Texto da página:
"""
Número elevado de evasões devido à dupla jornada precisa ser discutido no ambiente acadêmico

São 8h30min da manhã. A porta da sala de aula já está fechando àqueles que não conseguiram chegar no horário. À tarde, o dia é preenchido pelo estágio. Engana-se quem pensa que há sempre descanso aos finais de semana. Para Ketlyn Damaceno, o trabalho ocorria de segunda a segunda. Poucos eram os momentos de lazer para a estudante de Biblioteconomia da UFRGS, que se formou neste ano e precisou equilibrar o trabalho com os estudos. Permanecer na faculdade foi difícil; porém, conseguiu concluí-la em seis anos e meio, fazendo terapia ao longo do percurso. “Faltava aula ou chegava depois, porque trabalhava de noite no dia anterior. Pensei em trancar, mas busquei ajuda psicológica para prosseguir”, relata.

Em nossa universidade, essa é a situação de muitos estudantes, que precisam conciliar a rotina de trabalho e estudo sem a assistência estudantil adequada. A UFRGS ainda não se deu conta de que a realidade não é mais a mesma de 10 anos atrás. A universidade surgiu de modo elitista e excludente, mas isso vem mudando com o avanço na política de cotas. A assistência estudantil deve ser uma pauta prioritária para ser discutida na comunidade acadêmica, pois há uma parcela significativa de estudantes que se sustentam sozinhos e que necessitam de amparo psicológico para se adaptarem a seus cursos. Um estudo divulgado em 2012 pelo instituto DataPopular revelou que o perfil mudou, já que sete em cada dez estudantes universitários brasileiros trabalham e movimentam, com seu próprio salário, mais de 84 milhões de reais ao ano. A pesquisa também afirmou que, atualmente, cerca de 1,2 milhões de estudantes se consideram chefes de família.
"""
Registros extraídos:
"""
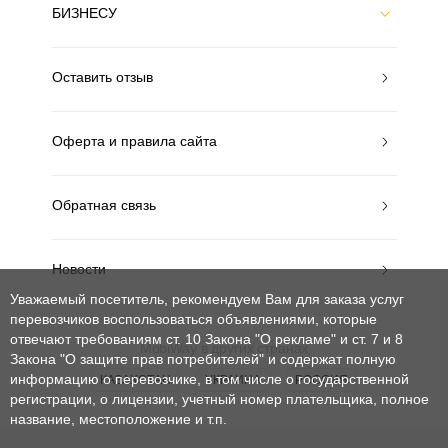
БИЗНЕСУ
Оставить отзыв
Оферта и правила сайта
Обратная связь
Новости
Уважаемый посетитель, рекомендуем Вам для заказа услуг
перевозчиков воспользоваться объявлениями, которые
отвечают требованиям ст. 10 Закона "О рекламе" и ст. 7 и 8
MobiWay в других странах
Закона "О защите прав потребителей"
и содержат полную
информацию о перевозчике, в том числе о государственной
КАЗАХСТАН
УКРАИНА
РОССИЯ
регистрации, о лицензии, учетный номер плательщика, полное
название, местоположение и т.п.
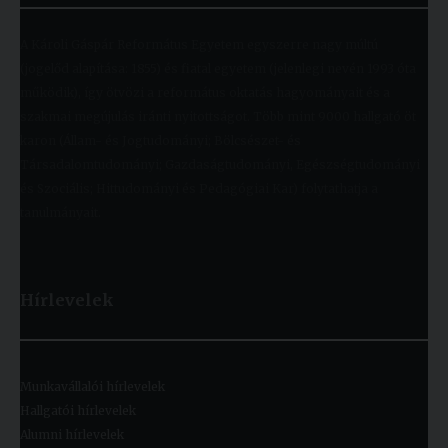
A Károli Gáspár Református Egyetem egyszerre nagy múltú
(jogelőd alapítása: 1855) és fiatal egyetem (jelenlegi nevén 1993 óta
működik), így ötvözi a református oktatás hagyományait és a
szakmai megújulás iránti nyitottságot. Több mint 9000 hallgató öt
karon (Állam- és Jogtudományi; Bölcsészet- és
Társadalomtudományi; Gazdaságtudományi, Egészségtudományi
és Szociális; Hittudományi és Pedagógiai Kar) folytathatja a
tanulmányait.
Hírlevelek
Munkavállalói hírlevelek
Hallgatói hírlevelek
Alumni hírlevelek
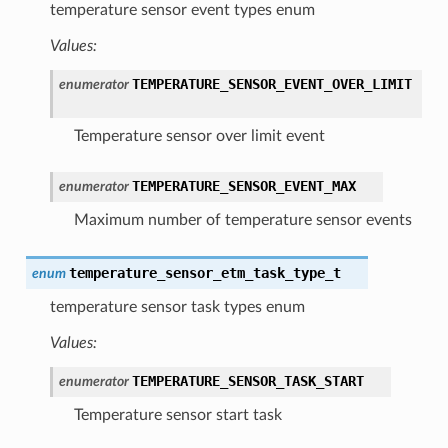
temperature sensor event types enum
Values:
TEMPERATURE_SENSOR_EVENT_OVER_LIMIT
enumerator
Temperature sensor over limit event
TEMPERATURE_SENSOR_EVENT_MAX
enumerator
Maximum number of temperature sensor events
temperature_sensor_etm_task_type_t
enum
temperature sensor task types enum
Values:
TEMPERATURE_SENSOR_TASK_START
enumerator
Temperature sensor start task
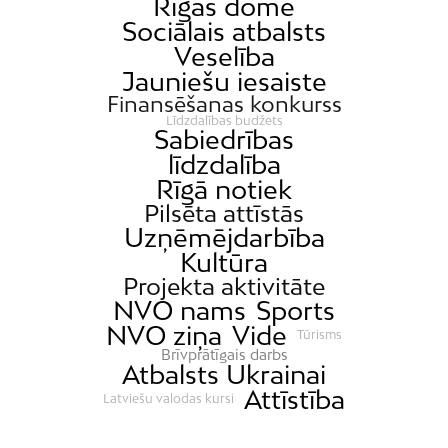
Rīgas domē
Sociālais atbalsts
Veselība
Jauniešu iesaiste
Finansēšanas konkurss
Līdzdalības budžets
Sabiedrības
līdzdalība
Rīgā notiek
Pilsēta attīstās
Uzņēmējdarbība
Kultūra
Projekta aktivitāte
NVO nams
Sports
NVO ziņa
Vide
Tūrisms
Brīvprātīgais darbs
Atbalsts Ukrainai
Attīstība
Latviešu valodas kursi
"""
Tarefas propostas:
- A) Responda às perguntas sobre o texto a respeito da dupla jornada dos estudantes:
(i) Qual curso Ketlyn Damaceno fez na UFRGS?
(ii) Em quanto tempo ela concluiu a faculdade?
(iii) Segundo o estudo do instituto DataPopular, quantos em cada dez estudantes universitários brasileiros trabalham?
- B) Dê continuidade ao texto sobre a dupla jornada dos estudantes a partir da última frase.
Os registros não têm nenhum papel aqui.

Respostas dadas:
- A)
(i) Biblioteconomia.
(ii) Em seis anos e meio.
(iii) Sete.

- B)
Nesse sentido, é urgente mudar a forma de atuação dos educadores para garantir o atendimento às necessidades específicas desse grupo. Falta sensibilidade de professores e diretores para compreenderem que muitos alunos têm dupla jornada de esforço, dividida entre a sala de aula e o local de trabalho. Uma mudança comportamental deve ser implementada, que estimule a colaboração do corpo discente para que haja maior flexibilidade e preparo para atender a esse novo contexto político e social. A falta de recursos e acolhimento é um dos motivos que justifica as desistências: a UFRGS não reajusta as bolsas destinadas aos alunos com benefício do programa de assistência estudantil desde 2010, ou seja, não se adequa à inflação e ao aumento do custo de vida. Em 2017, as universidades brasileiras tiveram o menor repasse de verbas em sete anos, conforme aponta pesquisa divulgada neste ano pelo G1. Entre as 63 instituições federais, 90% operam com perdas reais se comparadas ao ano de 2013 e, nesse período, o repasse total garantido pelo MEC reduziu 28,5%.

Foi justamente o elevado número de evasões que despertou a curiosidade de Juliana Lamers, técnica em assuntos educacionais da Faculdade de Odontologia da UFRGS. Sua pesquisa de mestrado, realizada em 2013, comprova a necessidade de se repensar o modelo educacional e de se elaborarem estratégias para melhorar a qualidade de vida do aluno trabalhador. Lamers analisou as razões que levavam os alunos do curso de Odontologia Noturno à reprovação. Destacaram-se como principais dificuldades a conciliação com o trabalho, a questão de adaptação à universidade, a organização das disciplinas e a didática adotada em sala de aula.

O desenvolvimento de políticas sistemáticas de acompanhamento, com projetos de extensão em que monitores promovam reforço acadêmico das disciplinas que apresentam elevado percentual de reprovações, é uma alternativa viável para ajudar os estudantes com dificuldade. A partir da pesquisa de Juliana, o curso de Odontologia adotou uma política de acolhimento, oferecendo oficinas de reforço e maior flexibilização de horários. Os resultados ilustram a importância da assistência estudantil: em 2015, ano em que se introduziram as mudanças, o número de evasão diminuiu em 80% comparado ao ano anterior.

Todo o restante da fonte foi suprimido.